### Provided data

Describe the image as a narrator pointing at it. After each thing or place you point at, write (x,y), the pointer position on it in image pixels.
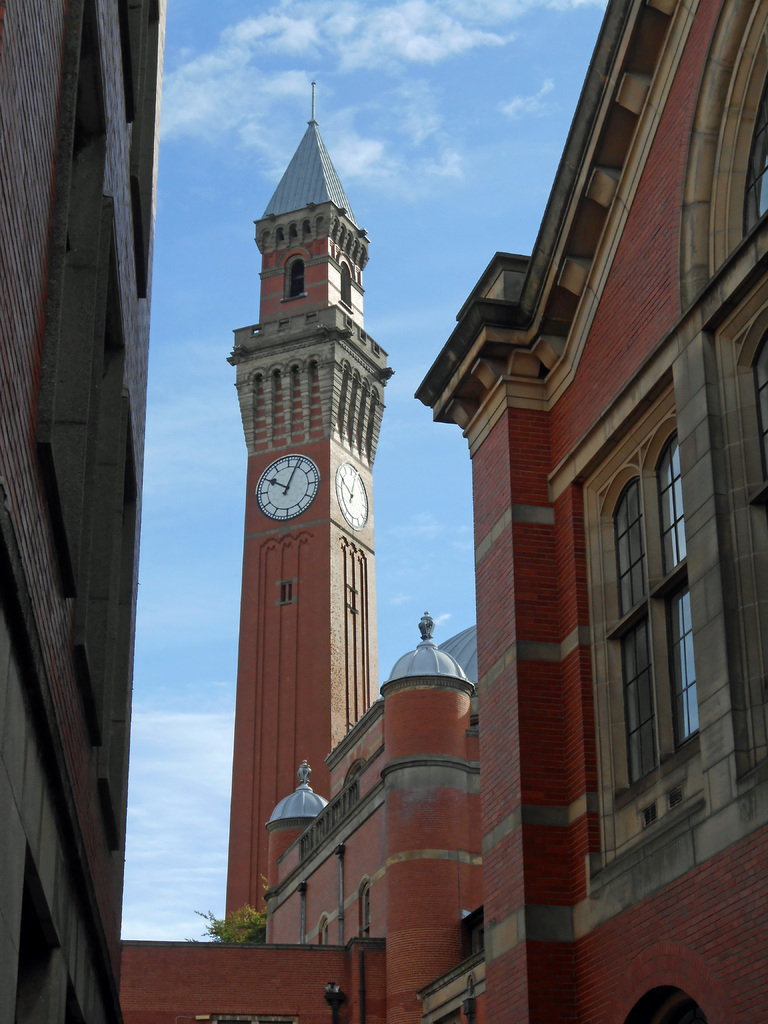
As we can see in the image, there are buildings (503,707) with red color and here there is a clock (293,489). On the top (426,178) there is a sky (482,126).
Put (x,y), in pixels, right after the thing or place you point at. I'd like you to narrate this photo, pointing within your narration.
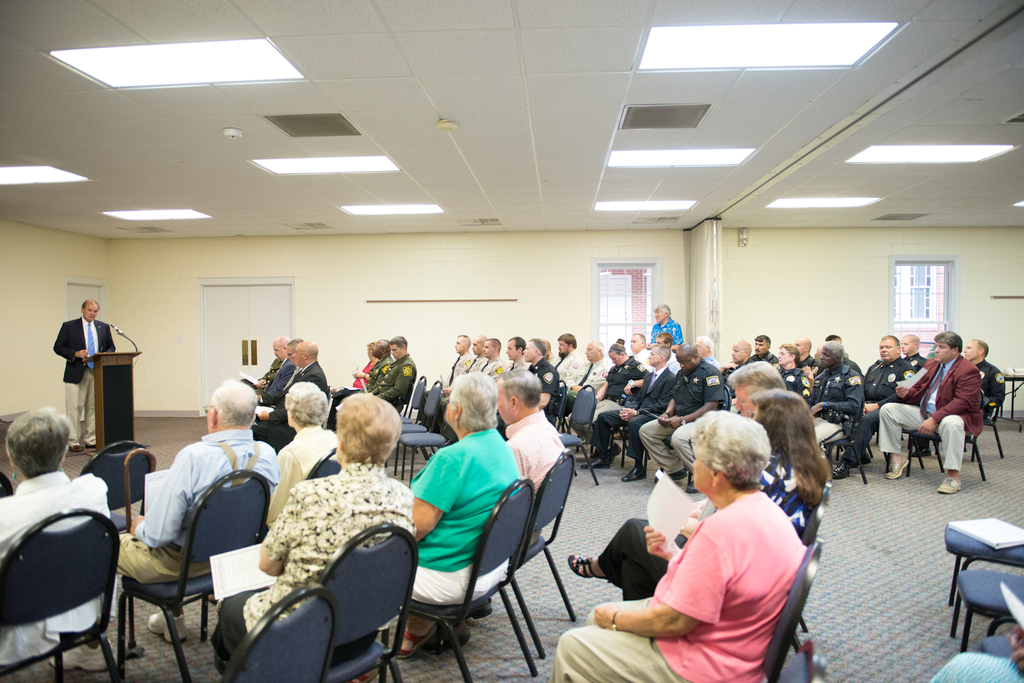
This image is clicked in a meeting. On the left (102,344) there is a podium (98,398) in front of that there is a man (82,385) he wear suit (74,355), trouser (74,397) and tie (91,331) i think he is speaking some thing. In the middle (486,450) there are many people (604,460) sitting on the chairs (563,490) and staring at podium (112,406). In the background (272,301) there is a door (232,303), wall (406,298), window (642,313) and table (1008,391). At the top (267,56) there is a light (254,49).
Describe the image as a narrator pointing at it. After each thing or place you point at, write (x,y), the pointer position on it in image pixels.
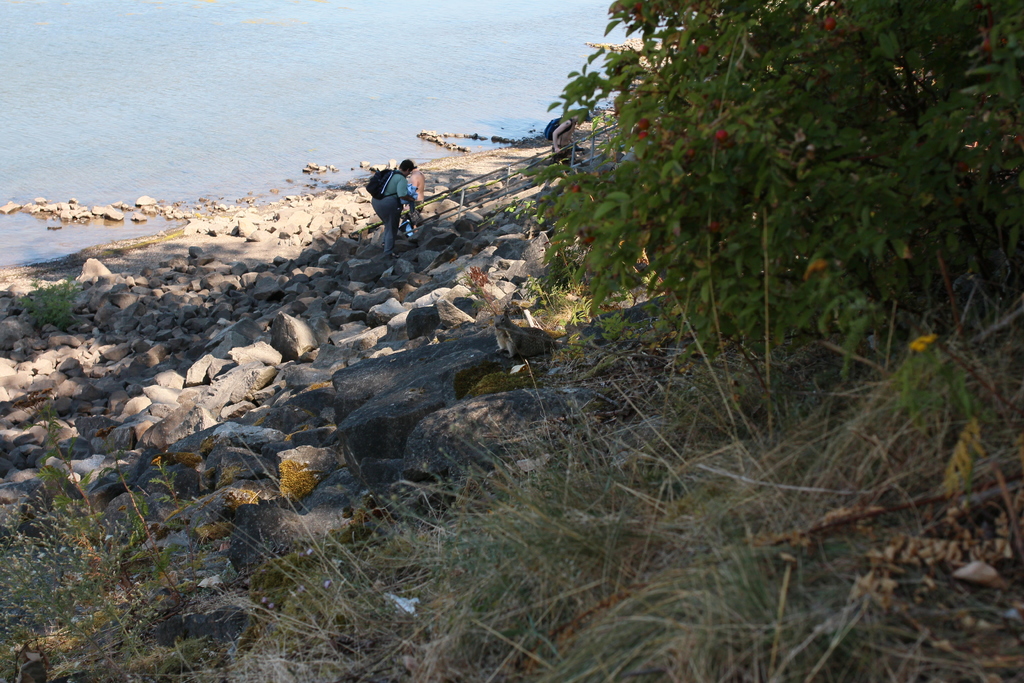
In the background (519,60) we can see water (392,28) and stones (311,290). There is a person (389,187) standing, wearing a backpack (376,194). On the right side of the picture (931,186) we can see a plant (978,225) and the grass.
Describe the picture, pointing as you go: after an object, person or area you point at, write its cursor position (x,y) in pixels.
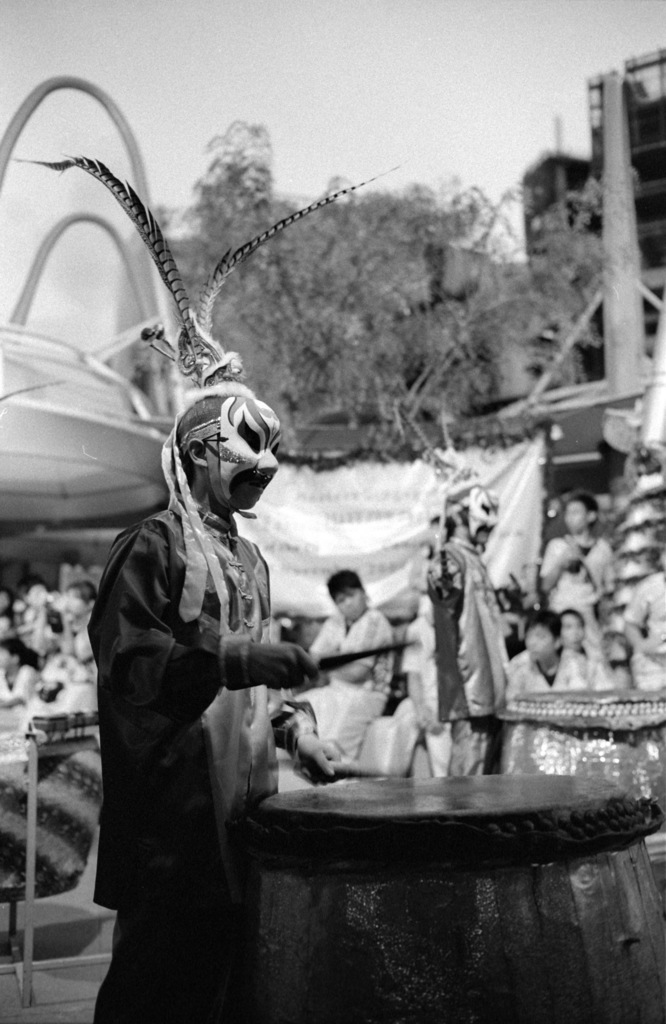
This is a black and white image. Here I can see two persons (264,586) wearing masks (222,467) to their faces (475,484), standing and playing the drums (662,695). In the background (615,641), I can see a crowd of people (628,641) and there is a banner (380,532) on which I can see some text (373,506). On the left side (111,446) there is a construction (118,400). In the background (450,293) there are trees (312,306) and buildings (650,250). At the top of the image (394,78) I can see the sky (394,101).
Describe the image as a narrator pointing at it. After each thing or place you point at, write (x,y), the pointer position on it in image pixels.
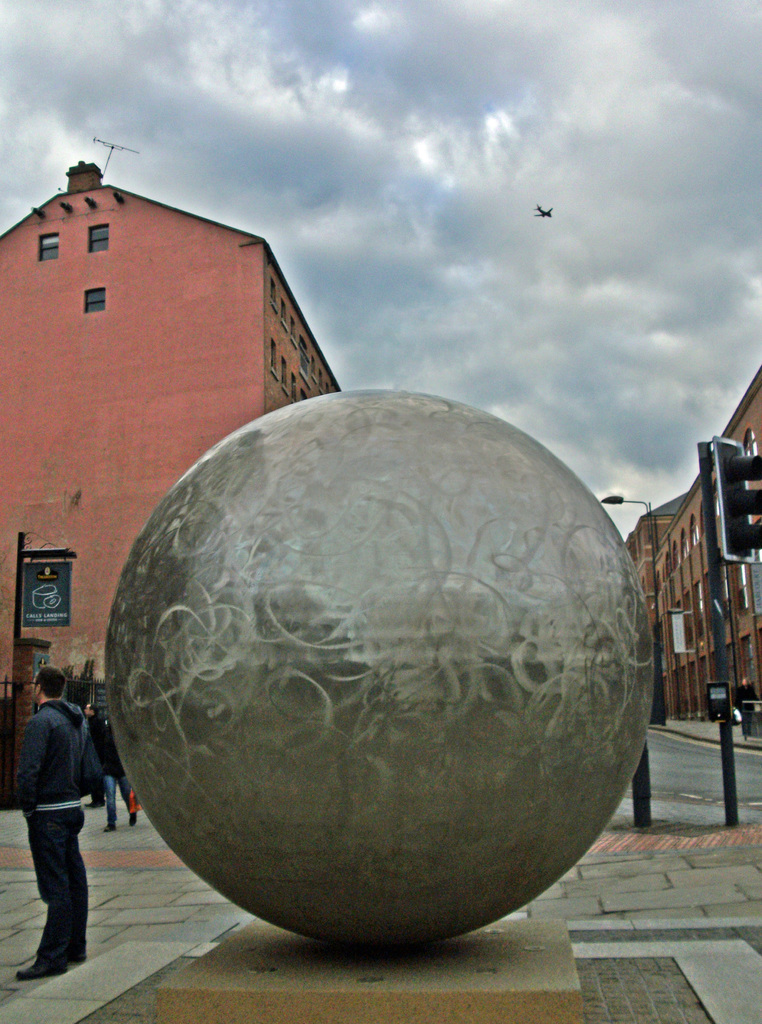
In this image I can see the person (80,942) standing and I can also see the steel ball (380,698). In the background (103,721) I can see few people (103,721), light poles (728,478), buildings (85,396) and the sky (387,125) is in blue and white color.
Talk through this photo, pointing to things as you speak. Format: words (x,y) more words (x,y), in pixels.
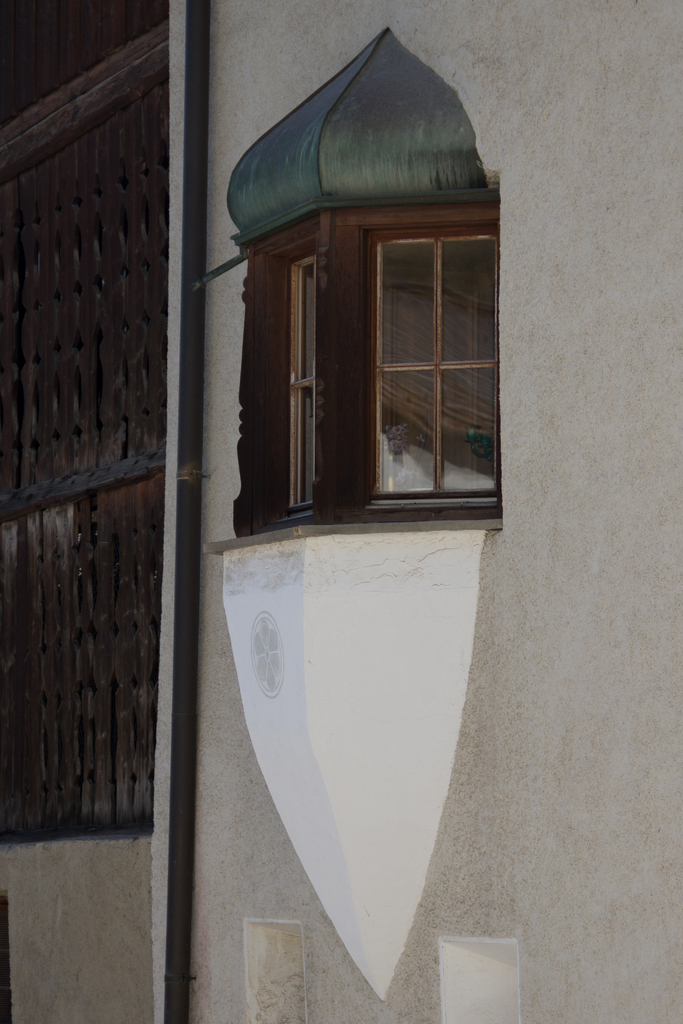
In this picture, we see a glass window (424,316) in brown color. Beside that, we see a white wall (423,684). Beside the window (368,253), we see a pipe (190,839) or a rod (194,767) in black color. On the left side (157,441), we see the grilled window (80,412).
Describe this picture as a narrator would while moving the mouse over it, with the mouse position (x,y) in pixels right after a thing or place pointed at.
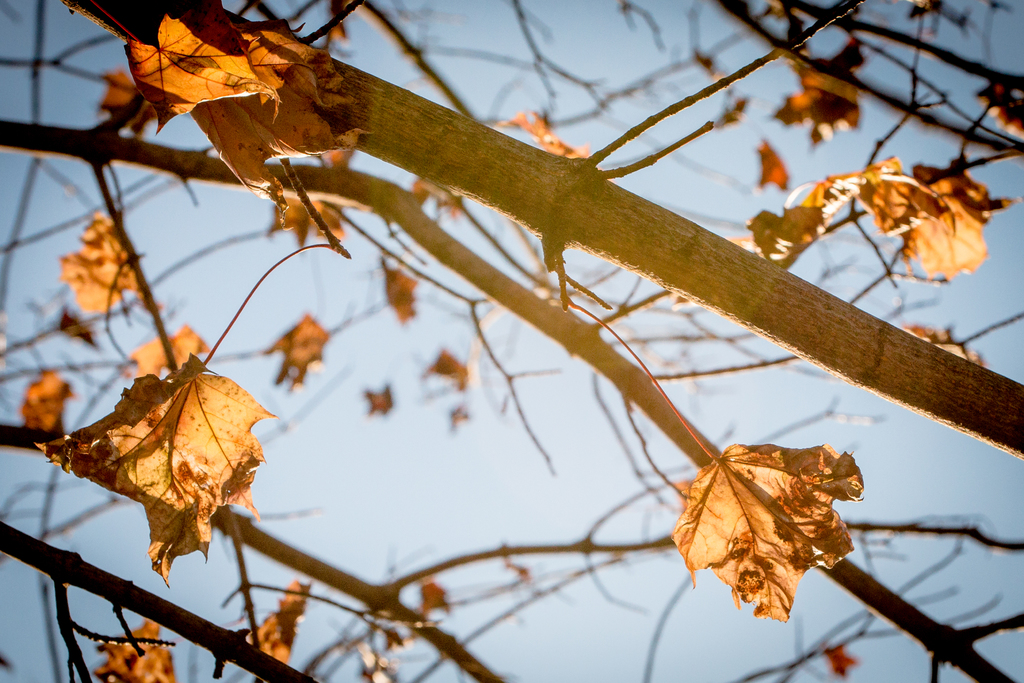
Here we can see branches (384,253) and leaves (184,489) of a tree (203,446) and this is a sky (427,467).
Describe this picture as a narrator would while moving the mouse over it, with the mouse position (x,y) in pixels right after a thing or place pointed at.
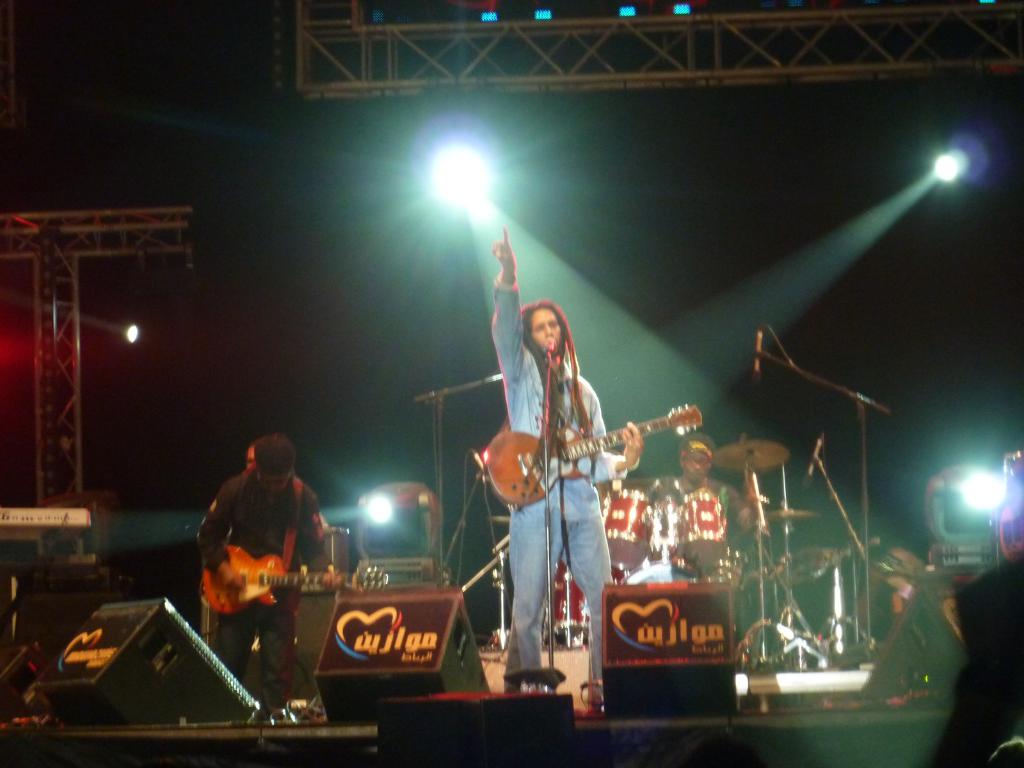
In this image I can see three men (220,546) where two of them are standing and holding a guitar (503,443), in the background (693,453) I can see he is sitting next to a drum set (686,517). I can also see few mics (801,373) and few lights (928,187).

######

Please copy the data shown above word for word, omitting the pictures.

## [Result of the exercise]
Describe the image as a narrator pointing at it. After each thing or place you point at, write (x,y), the pointer position on it in image pixels.
As we can see in the image, there are buildings (503,707) with red color and here there is a clock (293,489). On the top (426,178) there is a sky (482,126).
Put (x,y), in pixels, right after the thing or place you point at. I'd like you to narrate this photo, pointing within your narration.
This image is clicked in a meeting. On the left (102,344) there is a podium (98,398) in front of that there is a man (82,385) he wear suit (74,355), trouser (74,397) and tie (91,331) i think he is speaking some thing. In the middle (486,450) there are many people (604,460) sitting on the chairs (563,490) and staring at podium (112,406). In the background (272,301) there is a door (232,303), wall (406,298), window (642,313) and table (1008,391). At the top (267,56) there is a light (254,49).
Describe the image as a narrator pointing at it. After each thing or place you point at, write (x,y), the pointer position on it in image pixels.
In the background (519,60) we can see water (392,28) and stones (311,290). There is a person (389,187) standing, wearing a backpack (376,194). On the right side of the picture (931,186) we can see a plant (978,225) and the grass.
Describe the picture, pointing as you go: after an object, person or area you point at, write its cursor position (x,y) in pixels.
This is a black and white image. Here I can see two persons (264,586) wearing masks (222,467) to their faces (475,484), standing and playing the drums (662,695). In the background (615,641), I can see a crowd of people (628,641) and there is a banner (380,532) on which I can see some text (373,506). On the left side (111,446) there is a construction (118,400). In the background (450,293) there are trees (312,306) and buildings (650,250). At the top of the image (394,78) I can see the sky (394,101).
Describe the image as a narrator pointing at it. After each thing or place you point at, write (x,y), the pointer position on it in image pixels.
In this image I can see the person (80,942) standing and I can also see the steel ball (380,698). In the background (103,721) I can see few people (103,721), light poles (728,478), buildings (85,396) and the sky (387,125) is in blue and white color.
Talk through this photo, pointing to things as you speak. Format: words (x,y) more words (x,y), in pixels.
In this picture, we see a glass window (424,316) in brown color. Beside that, we see a white wall (423,684). Beside the window (368,253), we see a pipe (190,839) or a rod (194,767) in black color. On the left side (157,441), we see the grilled window (80,412).
Describe this picture as a narrator would while moving the mouse over it, with the mouse position (x,y) in pixels right after a thing or place pointed at.
Here we can see branches (384,253) and leaves (184,489) of a tree (203,446) and this is a sky (427,467).
Describe this picture as a narrator would while moving the mouse over it, with the mouse position (x,y) in pixels right after a thing or place pointed at.
In this image I can see three men (220,546) where two of them are standing and holding a guitar (503,443), in the background (693,453) I can see he is sitting next to a drum set (686,517). I can also see few mics (801,373) and few lights (928,187).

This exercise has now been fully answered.